======== Excerpted records
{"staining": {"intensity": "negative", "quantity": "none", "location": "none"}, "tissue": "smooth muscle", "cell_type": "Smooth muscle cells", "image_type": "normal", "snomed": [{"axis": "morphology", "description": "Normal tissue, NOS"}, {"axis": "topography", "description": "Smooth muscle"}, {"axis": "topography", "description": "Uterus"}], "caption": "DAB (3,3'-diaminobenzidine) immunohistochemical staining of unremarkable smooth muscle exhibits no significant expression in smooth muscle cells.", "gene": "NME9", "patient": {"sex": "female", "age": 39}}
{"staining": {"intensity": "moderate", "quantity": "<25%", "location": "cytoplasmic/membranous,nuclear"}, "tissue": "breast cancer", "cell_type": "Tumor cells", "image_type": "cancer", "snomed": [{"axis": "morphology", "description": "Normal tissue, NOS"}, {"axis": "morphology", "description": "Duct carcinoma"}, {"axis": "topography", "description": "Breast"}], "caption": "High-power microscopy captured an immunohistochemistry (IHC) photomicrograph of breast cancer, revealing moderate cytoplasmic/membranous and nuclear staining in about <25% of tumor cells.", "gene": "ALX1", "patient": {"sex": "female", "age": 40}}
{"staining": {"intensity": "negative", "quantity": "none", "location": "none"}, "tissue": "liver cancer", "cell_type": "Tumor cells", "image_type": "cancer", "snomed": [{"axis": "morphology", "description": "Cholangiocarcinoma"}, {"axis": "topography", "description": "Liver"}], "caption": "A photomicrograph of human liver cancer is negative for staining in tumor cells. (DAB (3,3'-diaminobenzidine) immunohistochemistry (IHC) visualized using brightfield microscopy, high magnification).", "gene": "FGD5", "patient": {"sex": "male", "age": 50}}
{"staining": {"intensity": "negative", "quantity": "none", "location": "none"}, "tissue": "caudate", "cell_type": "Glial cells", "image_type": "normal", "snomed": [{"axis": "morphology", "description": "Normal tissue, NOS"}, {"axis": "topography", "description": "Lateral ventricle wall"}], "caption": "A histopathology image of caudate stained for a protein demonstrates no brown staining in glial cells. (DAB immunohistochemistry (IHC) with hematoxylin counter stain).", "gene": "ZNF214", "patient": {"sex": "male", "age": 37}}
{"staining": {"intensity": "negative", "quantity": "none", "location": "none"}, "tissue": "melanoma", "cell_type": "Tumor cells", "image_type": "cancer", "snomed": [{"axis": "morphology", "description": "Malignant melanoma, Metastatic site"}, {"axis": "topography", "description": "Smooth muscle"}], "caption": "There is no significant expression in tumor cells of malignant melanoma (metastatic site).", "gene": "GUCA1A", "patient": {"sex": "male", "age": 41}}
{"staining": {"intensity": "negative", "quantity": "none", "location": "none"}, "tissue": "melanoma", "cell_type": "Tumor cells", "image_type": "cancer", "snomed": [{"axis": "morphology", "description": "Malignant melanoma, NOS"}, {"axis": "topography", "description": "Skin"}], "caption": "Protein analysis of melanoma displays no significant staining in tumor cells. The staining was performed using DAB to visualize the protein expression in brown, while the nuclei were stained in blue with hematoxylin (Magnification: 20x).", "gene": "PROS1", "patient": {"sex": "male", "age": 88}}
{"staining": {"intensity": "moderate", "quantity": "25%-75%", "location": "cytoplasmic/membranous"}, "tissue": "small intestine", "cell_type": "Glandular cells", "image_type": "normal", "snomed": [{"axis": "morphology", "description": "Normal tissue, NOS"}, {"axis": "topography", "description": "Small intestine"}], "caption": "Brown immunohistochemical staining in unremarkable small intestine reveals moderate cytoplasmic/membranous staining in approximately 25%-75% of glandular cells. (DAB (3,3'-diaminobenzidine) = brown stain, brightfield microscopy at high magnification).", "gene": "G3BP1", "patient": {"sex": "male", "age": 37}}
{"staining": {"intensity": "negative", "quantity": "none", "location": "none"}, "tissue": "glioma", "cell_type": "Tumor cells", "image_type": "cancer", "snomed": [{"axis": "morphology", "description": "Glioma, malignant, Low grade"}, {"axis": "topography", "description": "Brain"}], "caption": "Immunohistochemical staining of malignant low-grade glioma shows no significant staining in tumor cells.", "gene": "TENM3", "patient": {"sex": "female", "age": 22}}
================
## Problem to solve
Restate the records word for word, keeping every line.

## Answer to this task
{"staining": {"intensity": "negative", "quantity": "none", "location": "none"}, "tissue": "smooth muscle", "cell_type": "Smooth muscle cells", "image_type": "normal", "snomed": [{"axis": "morphology", "description": "Normal tissue, NOS"}, {"axis": "topography", "description": "Smooth muscle"}, {"axis": "topography", "description": "Uterus"}], "caption": "DAB (3,3'-diaminobenzidine) immunohistochemical staining of unremarkable smooth muscle exhibits no significant expression in smooth muscle cells.", "gene": "NME9", "patient": {"sex": "female", "age": 39}}
{"staining": {"intensity": "moderate", "quantity": "<25%", "location": "cytoplasmic/membranous,nuclear"}, "tissue": "breast cancer", "cell_type": "Tumor cells", "image_type": "cancer", "snomed": [{"axis": "morphology", "description": "Normal tissue, NOS"}, {"axis": "morphology", "description": "Duct carcinoma"}, {"axis": "topography", "description": "Breast"}], "caption": "High-power microscopy captured an immunohistochemistry (IHC) photomicrograph of breast cancer, revealing moderate cytoplasmic/membranous and nuclear staining in about <25% of tumor cells.", "gene": "ALX1", "patient": {"sex": "female", "age": 40}}
{"staining": {"intensity": "negative", "quantity": "none", "location": "none"}, "tissue": "liver cancer", "cell_type": "Tumor cells", "image_type": "cancer", "snomed": [{"axis": "morphology", "description": "Cholangiocarcinoma"}, {"axis": "topography", "description": "Liver"}], "caption": "A photomicrograph of human liver cancer is negative for staining in tumor cells. (DAB (3,3'-diaminobenzidine) immunohistochemistry (IHC) visualized using brightfield microscopy, high magnification).", "gene": "FGD5", "patient": {"sex": "male", "age": 50}}
{"staining": {"intensity": "negative", "quantity": "none", "location": "none"}, "tissue": "caudate", "cell_type": "Glial cells", "image_type": "normal", "snomed": [{"axis": "morphology", "description": "Normal tissue, NOS"}, {"axis": "topography", "description": "Lateral ventricle wall"}], "caption": "A histopathology image of caudate stained for a protein demonstrates no brown staining in glial cells. (DAB immunohistochemistry (IHC) with hematoxylin counter stain).", "gene": "ZNF214", "patient": {"sex": "male", "age": 37}}
{"staining": {"intensity": "negative", "quantity": "none", "location": "none"}, "tissue": "melanoma", "cell_type": "Tumor cells", "image_type": "cancer", "snomed": [{"axis": "morphology", "description": "Malignant melanoma, Metastatic site"}, {"axis": "topography", "description": "Smooth muscle"}], "caption": "There is no significant expression in tumor cells of malignant melanoma (metastatic site).", "gene": "GUCA1A", "patient": {"sex": "male", "age": 41}}
{"staining": {"intensity": "negative", "quantity": "none", "location": "none"}, "tissue": "melanoma", "cell_type": "Tumor cells", "image_type": "cancer", "snomed": [{"axis": "morphology", "description": "Malignant melanoma, NOS"}, {"axis": "topography", "description": "Skin"}], "caption": "Protein analysis of melanoma displays no significant staining in tumor cells. The staining was performed using DAB to visualize the protein expression in brown, while the nuclei were stained in blue with hematoxylin (Magnification: 20x).", "gene": "PROS1", "patient": {"sex": "male", "age": 88}}
{"staining": {"intensity": "moderate", "quantity": "25%-75%", "location": "cytoplasmic/membranous"}, "tissue": "small intestine", "cell_type": "Glandular cells", "image_type": "normal", "snomed": [{"axis": "morphology", "description": "Normal tissue, NOS"}, {"axis": "topography", "description": "Small intestine"}], "caption": "Brown immunohistochemical staining in unremarkable small intestine reveals moderate cytoplasmic/membranous staining in approximately 25%-75% of glandular cells. (DAB (3,3'-diaminobenzidine) = brown stain, brightfield microscopy at high magnification).", "gene": "G3BP1", "patient": {"sex": "male", "age": 37}}
{"staining": {"intensity": "negative", "quantity": "none", "location": "none"}, "tissue": "glioma", "cell_type": "Tumor cells", "image_type": "cancer", "snomed": [{"axis": "morphology", "description": "Glioma, malignant, Low grade"}, {"axis": "topography", "description": "Brain"}], "caption": "Immunohistochemical staining of malignant low-grade glioma shows no significant staining in tumor cells.", "gene": "TENM3", "patient": {"sex": "female", "age": 22}}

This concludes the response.